When values are on the lower side, they usually reflect strong endothelial health: arteries that dilate easily, steady blood pressure, and efficient oxygen delivery during activity. Many healthy young adults and endurance‑trained people show lower ADMA. In normal pregnancy, lower levels support the increased blood flow the uterus and placenta require. Symptoms are uncommon; some people simply experience naturally lower blood pressure and good exercise tolerance.
When values trend high, they signal reduced nitric oxide bioavailability and endothelial dysfunction. This can show up as higher blood pressure, reduced exercise capacity, or, in men, erectile difficulties. It often accompanies chronic kidney disease (both cause and consequence), insulin resistance and type 2 diabetes, and atherosclerosis. During pregnancy, elevated ADMA is linked with impaired placental blood flow and preeclampsia risk. Children and teens with obesity can exhibit higher ADMA alongside early arterial stiffness.

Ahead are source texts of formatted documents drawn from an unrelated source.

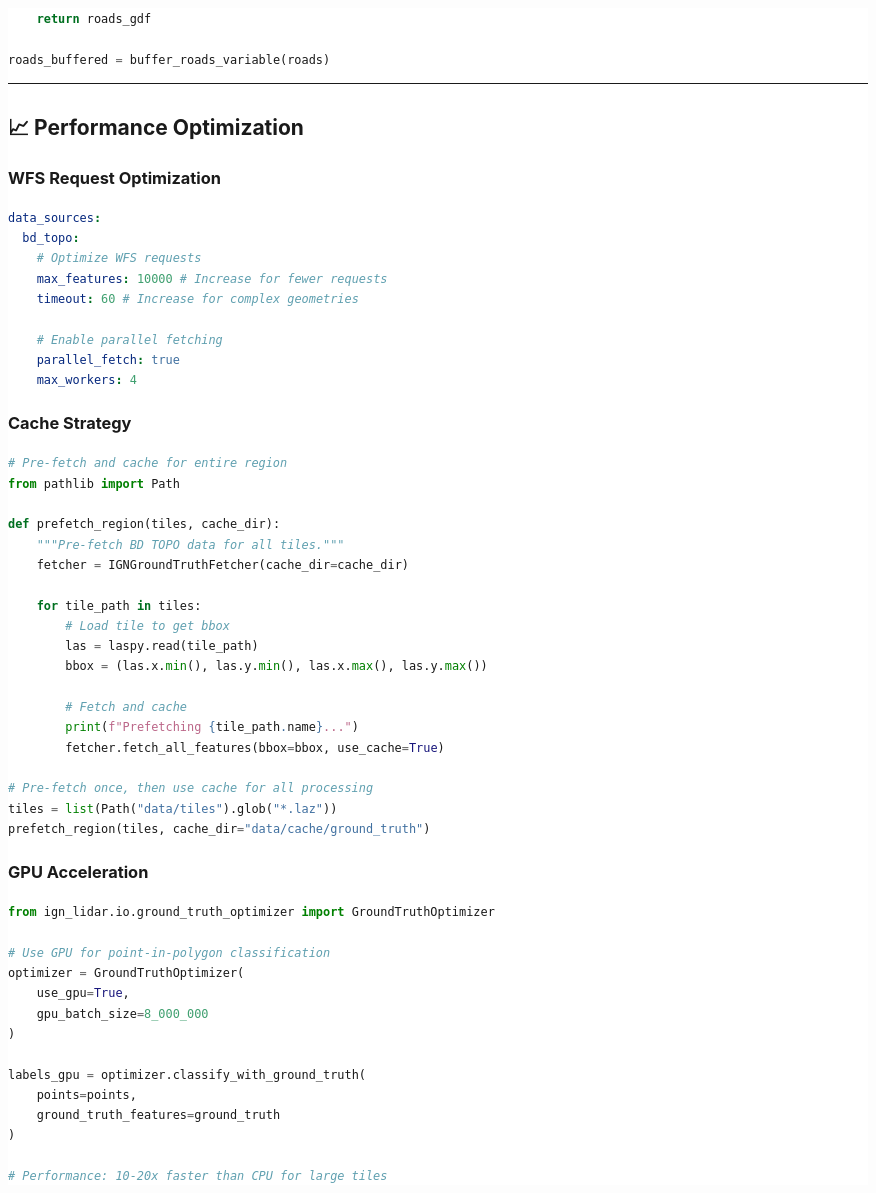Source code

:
 ```python
    return roads_gdf

roads_buffered = buffer_roads_variable(roads)
```

---

## 📈 Performance Optimization

### WFS Request Optimization

```yaml
data_sources:
  bd_topo:
    # Optimize WFS requests
    max_features: 10000 # Increase for fewer requests
    timeout: 60 # Increase for complex geometries

    # Enable parallel fetching
    parallel_fetch: true
    max_workers: 4
```

### Cache Strategy

```python
# Pre-fetch and cache for entire region
from pathlib import Path

def prefetch_region(tiles, cache_dir):
    """Pre-fetch BD TOPO data for all tiles."""
    fetcher = IGNGroundTruthFetcher(cache_dir=cache_dir)

    for tile_path in tiles:
        # Load tile to get bbox
        las = laspy.read(tile_path)
        bbox = (las.x.min(), las.y.min(), las.x.max(), las.y.max())

        # Fetch and cache
        print(f"Prefetching {tile_path.name}...")
        fetcher.fetch_all_features(bbox=bbox, use_cache=True)

# Pre-fetch once, then use cache for all processing
tiles = list(Path("data/tiles").glob("*.laz"))
prefetch_region(tiles, cache_dir="data/cache/ground_truth")
```

### GPU Acceleration

```python
from ign_lidar.io.ground_truth_optimizer import GroundTruthOptimizer

# Use GPU for point-in-polygon classification
optimizer = GroundTruthOptimizer(
    use_gpu=True,
    gpu_batch_size=8_000_000
)

labels_gpu = optimizer.classify_with_ground_truth(
    points=points,
    ground_truth_features=ground_truth
)

# Performance: 10-20x faster than CPU for large tiles
```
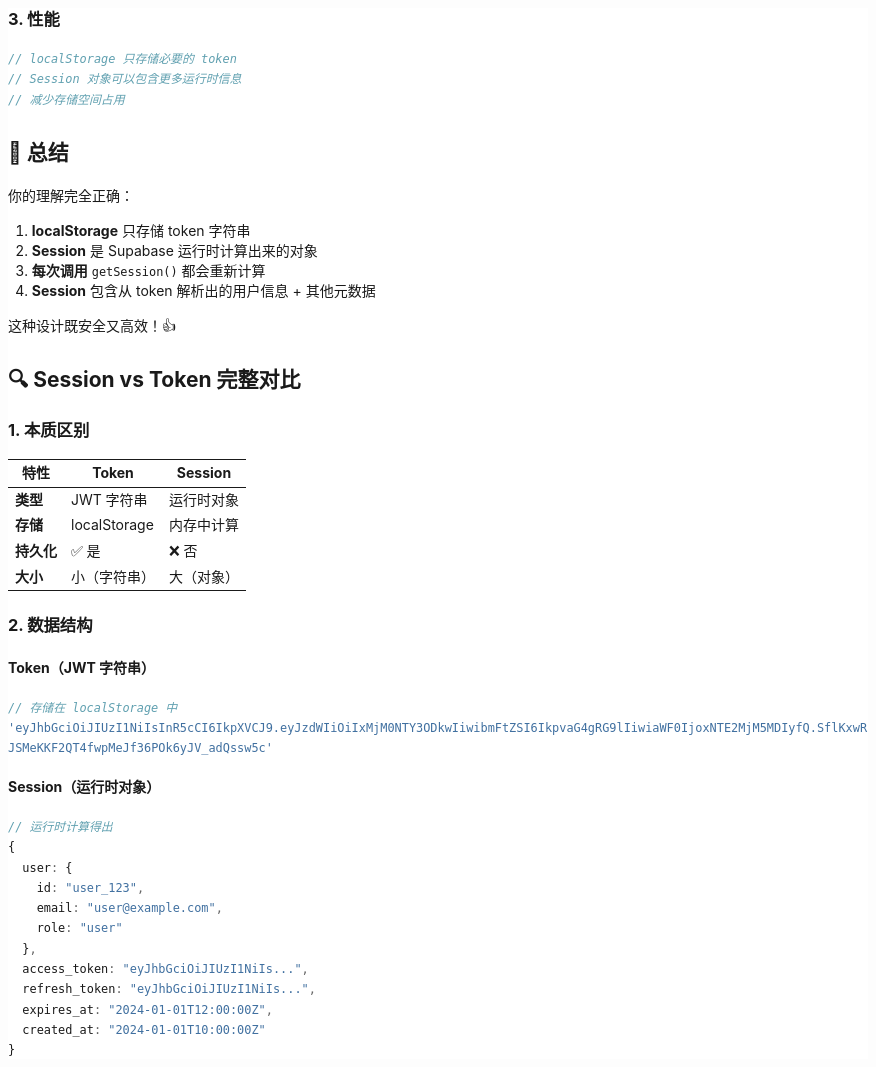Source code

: ### **3. 性能**

```typescript
// localStorage 只存储必要的 token
// Session 对象可以包含更多运行时信息
// 减少存储空间占用
```

## 🎯 总结

你的理解完全正确：

1. **localStorage** 只存储 token 字符串
2. **Session** 是 Supabase 运行时计算出来的对象
3. **每次调用** `getSession()` 都会重新计算
4. **Session** 包含从 token 解析出的用户信息 + 其他元数据

这种设计既安全又高效！👍

## 🔍 Session vs Token 完整对比

### **1. 本质区别**

| 特性       | Token        | Session    |
| ---------- | ------------ | ---------- |
| **类型**   | JWT 字符串   | 运行时对象 |
| **存储**   | localStorage | 内存中计算 |
| **持久化** | ✅ 是        | ❌ 否      |
| **大小**   | 小（字符串） | 大（对象） |

### **2. 数据结构**

#### **Token（JWT 字符串）**

```typescript
// 存储在 localStorage 中
'eyJhbGciOiJIUzI1NiIsInR5cCI6IkpXVCJ9.eyJzdWIiOiIxMjM0NTY3ODkwIiwibmFtZSI6IkpvaG4gRG9lIiwiaWF0IjoxNTE2MjM5MDIyfQ.SflKxwRJSMeKKF2QT4fwpMeJf36POk6yJV_adQssw5c'
```

#### **Session（运行时对象）**

```typescript
// 运行时计算得出
{
  user: {
    id: "user_123",
    email: "user@example.com",
    role: "user"
  },
  access_token: "eyJhbGciOiJIUzI1NiIs...",
  refresh_token: "eyJhbGciOiJIUzI1NiIs...",
  expires_at: "2024-01-01T12:00:00Z",
  created_at: "2024-01-01T10:00:00Z"
}
```
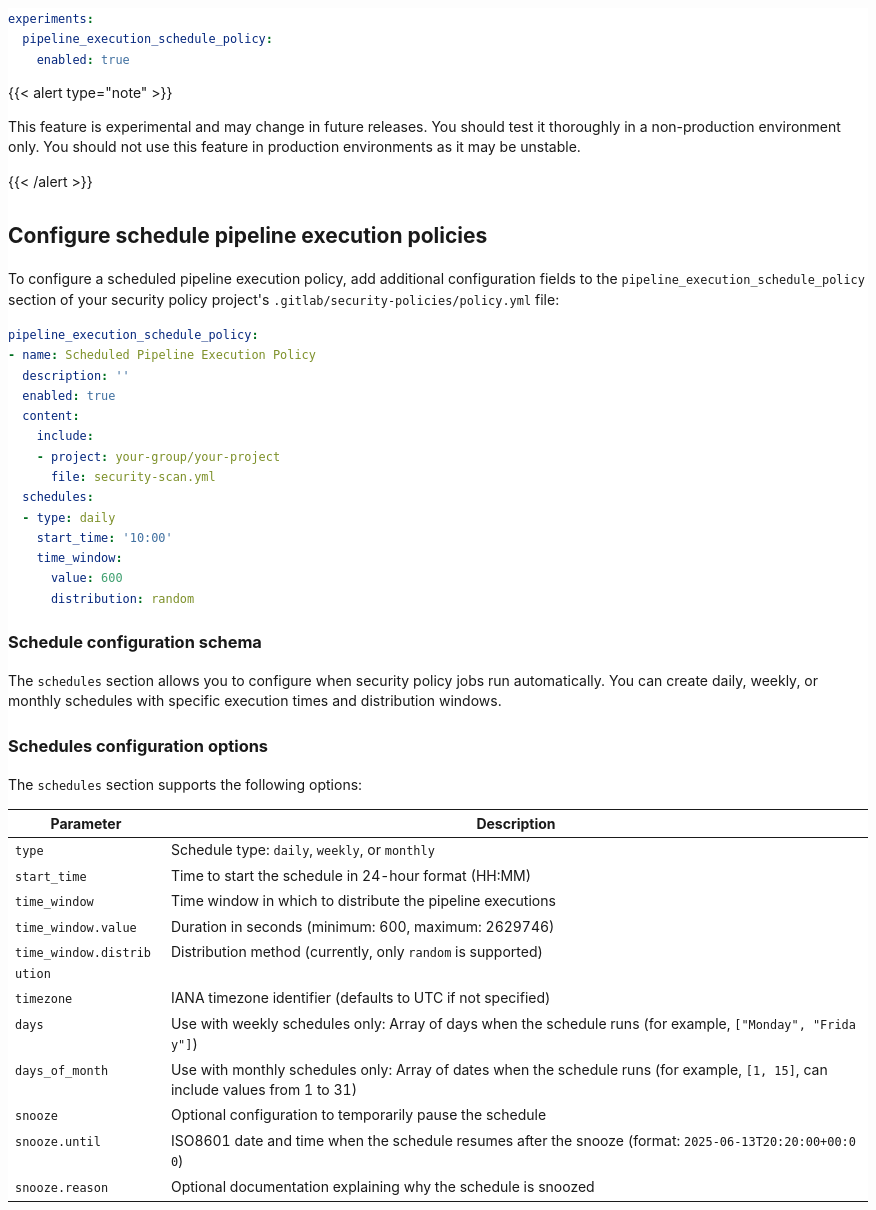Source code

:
 ```yaml
experiments:
  pipeline_execution_schedule_policy:
    enabled: true
```

{{< alert type="note" >}}

This feature is experimental and may change in future releases. You should test it thoroughly in a non-production environment only. You should not use this feature in production environments as it may be unstable.

{{< /alert >}}

## Configure schedule pipeline execution policies

To configure a scheduled pipeline execution policy, add additional configuration fields to the `pipeline_execution_schedule_policy` section of your security policy project's `.gitlab/security-policies/policy.yml` file:

```yaml
pipeline_execution_schedule_policy:
- name: Scheduled Pipeline Execution Policy
  description: ''
  enabled: true
  content:
    include:
    - project: your-group/your-project
      file: security-scan.yml
  schedules:
  - type: daily
    start_time: '10:00'
    time_window:
      value: 600
      distribution: random
```

### Schedule configuration schema

The `schedules` section allows you to configure when security policy jobs run automatically. You can create daily, weekly, or monthly schedules with specific execution times and distribution windows.

### Schedules configuration options

The `schedules` section supports the following options:

| Parameter | Description |
|-----------|-------------|
| `type` | Schedule type: `daily`, `weekly`, or `monthly` |
| `start_time` | Time to start the schedule in 24-hour format (HH:MM) |
| `time_window` | Time window in which to distribute the pipeline executions |
| `time_window.value` | Duration in seconds (minimum: 600, maximum: 2629746) |
| `time_window.distribution` | Distribution method (currently, only `random` is supported) |
| `timezone` | IANA timezone identifier (defaults to UTC if not specified) |
| `days` | Use with weekly schedules only: Array of days when the schedule runs (for example, `["Monday", "Friday"]`) |
| `days_of_month` | Use with monthly schedules only: Array of dates when the schedule runs (for example, `[1, 15]`, can include values from 1 to 31) |
| `snooze` | Optional configuration to temporarily pause the schedule |
| `snooze.until` | ISO8601 date and time when the schedule resumes after the snooze (format: `2025-06-13T20:20:00+00:00`) |
| `snooze.reason` | Optional documentation explaining why the schedule is snoozed |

Big picture: ADMA sits at the crossroads of the L‑arginine–nitric oxide pathway, kidney clearance, and vascular inflammation. Interpreting it alongside SDMA or creatinine (renal function), lipids, A1c, and hs‑CRP helps map endothelial health and long‑term risks for hypertension, heart attack, stroke, kidney disease, and adverse pregnancy outcomes.
What insights will I get?
An ADMA blood test measures asymmetric dimethylarginine, the body’s natural inhibitor of nitric oxide synthase. Since nitric oxide controls vessel tone, blood flow, and immune signaling, ADMA reflects endothelial health and microcirculation across major organs.
Low values usually reflect higher nitric oxide availability from less enzyme inhibition and efficient enzymatic and renal clearance. System effects tend to be easier blood flow and lower vascular resistance; lower values are common in younger adults and during healthy mid‑pregnancy.
Being in range suggests balanced nitric oxide signaling and vascular homeostasis, supporting steady blood pressure and organ perfusion. For long‑term risk, values toward the lower half of normal are generally linked with better endothelial function.
High values usually reflect reduced nitric oxide generation and endothelial dysfunction, with increased vascular tone. Common correlates include higher blood pressure tendency, reduced exercise tolerance, cold extremities, erectile or sexual arousal difficulties, and slower tissue repair. Levels rise with aging and are elevated in chronic kidney disease (reduced clearance), insulin resistance or diabetes, dyslipidemia, smoking exposure, and systemic inflammation. In pregnancy, higher ADMA is linked to hypertensive disorders such as preeclampsia.
Notes: Interpretation is influenced by renal function, age, and sex hormones; levels often increase after menopause. Assays differ; chromatographic methods are more specific than immunoassays. Some clinicians also examine the L‑arginine:ADMA ratio as a companion index of nitric oxide bioavailability.